L’opéra de Zürich a eu l’excellente idée de la remonter cette œuvre pour en fêter le centenaire, œuvre dont on dénombre pas moins de six intégrales au disque entre 1952 et 2008. Remarqué cet été pour sa Flûte enchantée salzbourgeoise, Jens-Daniel Herzog a opté pour une transposition vers une époque incertaine, entre les années 1960 et nos jours, qui exclut résolument toute forme de merveilleux. Toute l’action se déroule dans une sorte de « salle polyvalente » aux murs crasseux, dont le marquage au sol indique qu’elle se prête à la pratique de divers sports collectifs. « Professoresse » à chignon et à lunettes pointues, la sorcière cultive des plantes sous des lampes chauffantes, aidée par une jeune laborantine (la gardeuse d’oies). Au deuxième acte, le local se transforme en « Hella Snack » où a lieu la fête, le porcher-fils de roi devant revêtir l’uniforme des serveurs pour ramasser les papiers gras. Après l’entracte, la salle apparaît dévastée, envahie par la neige qui entre par les vitres brisées. Et dans ce décor banal à pleurer, digne d’un spectacle de Christoph Marthaler, les rapports sociaux prennent une acuité plus grande, surtout avec les très bons chanteurs-acteurs de la distribution zurichoise.

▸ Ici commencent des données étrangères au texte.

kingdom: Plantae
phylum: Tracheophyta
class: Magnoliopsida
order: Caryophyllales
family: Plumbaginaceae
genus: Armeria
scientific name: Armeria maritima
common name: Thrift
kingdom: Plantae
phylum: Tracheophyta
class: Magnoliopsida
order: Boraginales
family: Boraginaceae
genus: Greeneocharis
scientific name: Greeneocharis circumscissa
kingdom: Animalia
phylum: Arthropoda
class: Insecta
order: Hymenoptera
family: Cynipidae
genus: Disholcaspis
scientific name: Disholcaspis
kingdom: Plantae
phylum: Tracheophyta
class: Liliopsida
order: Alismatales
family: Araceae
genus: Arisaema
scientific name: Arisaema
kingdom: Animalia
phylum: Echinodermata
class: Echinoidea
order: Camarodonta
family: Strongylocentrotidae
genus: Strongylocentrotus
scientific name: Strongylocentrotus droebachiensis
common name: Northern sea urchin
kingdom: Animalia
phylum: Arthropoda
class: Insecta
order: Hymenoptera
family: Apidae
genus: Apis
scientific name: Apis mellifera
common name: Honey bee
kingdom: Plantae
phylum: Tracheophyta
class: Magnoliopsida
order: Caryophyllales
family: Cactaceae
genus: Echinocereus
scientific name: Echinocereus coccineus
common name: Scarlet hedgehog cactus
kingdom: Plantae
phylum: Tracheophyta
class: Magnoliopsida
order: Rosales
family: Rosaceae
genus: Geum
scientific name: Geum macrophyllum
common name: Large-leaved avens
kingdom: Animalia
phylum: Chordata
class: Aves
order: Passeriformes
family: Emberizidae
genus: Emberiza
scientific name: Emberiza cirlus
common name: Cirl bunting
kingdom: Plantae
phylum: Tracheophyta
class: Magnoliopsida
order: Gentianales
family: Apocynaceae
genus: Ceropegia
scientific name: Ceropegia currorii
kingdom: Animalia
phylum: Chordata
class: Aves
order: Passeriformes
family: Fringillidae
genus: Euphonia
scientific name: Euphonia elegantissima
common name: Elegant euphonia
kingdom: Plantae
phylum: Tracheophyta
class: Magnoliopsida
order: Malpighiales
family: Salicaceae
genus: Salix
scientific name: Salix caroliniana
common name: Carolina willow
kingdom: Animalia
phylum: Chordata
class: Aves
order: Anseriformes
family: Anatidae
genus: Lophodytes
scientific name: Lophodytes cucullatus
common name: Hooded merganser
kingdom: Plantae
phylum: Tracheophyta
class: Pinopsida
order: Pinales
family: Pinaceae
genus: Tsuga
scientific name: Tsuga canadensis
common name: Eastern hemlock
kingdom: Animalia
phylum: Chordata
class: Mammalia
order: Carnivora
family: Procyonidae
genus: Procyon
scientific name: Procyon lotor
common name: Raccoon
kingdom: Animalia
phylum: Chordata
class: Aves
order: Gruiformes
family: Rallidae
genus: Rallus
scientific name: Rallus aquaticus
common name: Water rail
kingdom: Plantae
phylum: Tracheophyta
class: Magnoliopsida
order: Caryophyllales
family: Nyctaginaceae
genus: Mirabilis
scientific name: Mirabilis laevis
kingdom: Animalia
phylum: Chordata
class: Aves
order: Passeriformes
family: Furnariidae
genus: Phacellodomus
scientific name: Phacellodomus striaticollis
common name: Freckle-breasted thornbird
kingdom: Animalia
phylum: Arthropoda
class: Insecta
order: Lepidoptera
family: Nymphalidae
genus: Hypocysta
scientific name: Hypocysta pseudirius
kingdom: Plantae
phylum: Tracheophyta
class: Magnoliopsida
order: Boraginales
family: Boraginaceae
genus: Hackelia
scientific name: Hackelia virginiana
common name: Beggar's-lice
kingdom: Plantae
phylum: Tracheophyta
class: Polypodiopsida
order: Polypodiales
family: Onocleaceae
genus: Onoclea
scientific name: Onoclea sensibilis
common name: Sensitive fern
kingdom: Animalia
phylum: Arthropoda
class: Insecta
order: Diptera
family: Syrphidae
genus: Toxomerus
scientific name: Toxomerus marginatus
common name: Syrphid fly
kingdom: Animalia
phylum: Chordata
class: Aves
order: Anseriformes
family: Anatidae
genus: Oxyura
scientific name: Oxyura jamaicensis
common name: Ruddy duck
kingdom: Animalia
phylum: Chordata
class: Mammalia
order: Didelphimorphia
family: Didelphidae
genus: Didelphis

En 2005, René Koering avait eu l’excellente idée d’engager Jonas Kaufmann pour être le Fils du roi lors du festival de Montpellier. Le ténor allemand trouve ici un personnage de jeune premier romantique qui lui convient à la perfection, tant sur le plan physique que vocal (Decca ne s’y est pas trompé, son nom est inscrit sur le boîtier en plus gros caractères que quiconque, même le compositeur). Isabel Rey se révèle scéniquement tout à fait convaincante dans le rôle de cette grande fille naïve qu’est la gardeuse d’oies ; si l’on ferme les yeux, on s’aperçoit que le timbre n’a peut-être pas la jeunesse qu’on associe au personnage, mais l’engagement de l’interprète est tel qu’on passe outre bien volontiers. Dans un rôle créé par Louise Homer, la tante de Samuel Barber, Liliana Nikiteanu affiche un aplomb remarquable pour cette sorcière qu’on confie parfois, bien à tort, à des chanteuses à bout de voix. Les comparses choisis par l’Opéra de Zurich sont tout à fait à la hauteur et révèlent quelques fort jolies voix. Le seul point noir est Oliver Widmer, Monsieur Bartoli à la ville. Au premier acte, il use d’accents gouailleurs et goguenards qui conviennent au Ménétrier, mais lorsque le personnage doit se métamorphoser en vieux sage, au dernier acte, il est incapable d’adopter un style plus noble, et ces intonations se révèlent être chez lui permanentes, ce qui n’est guère acceptable dans un rôle où l’on a vu se succéder ce que l’Allemagne produit de meilleur en termes de barytons – Fischer-Dieskau (dans l'intégrale de 1952), Herman Prey (1976), Dietrisch Henschel (1996) ou Christian Gerhaher (2008). C’est d’autant plus dommage que, si les captations filmées de Hänsel et Gretel sont nombreuses, on ne risque pas de sitôt de voir un autre Königskinder en DVD, surtout aussi magnifiquement dirigé que par Ingo Metzmacher à la tête des chœurs et de l’orchestre de Zürich.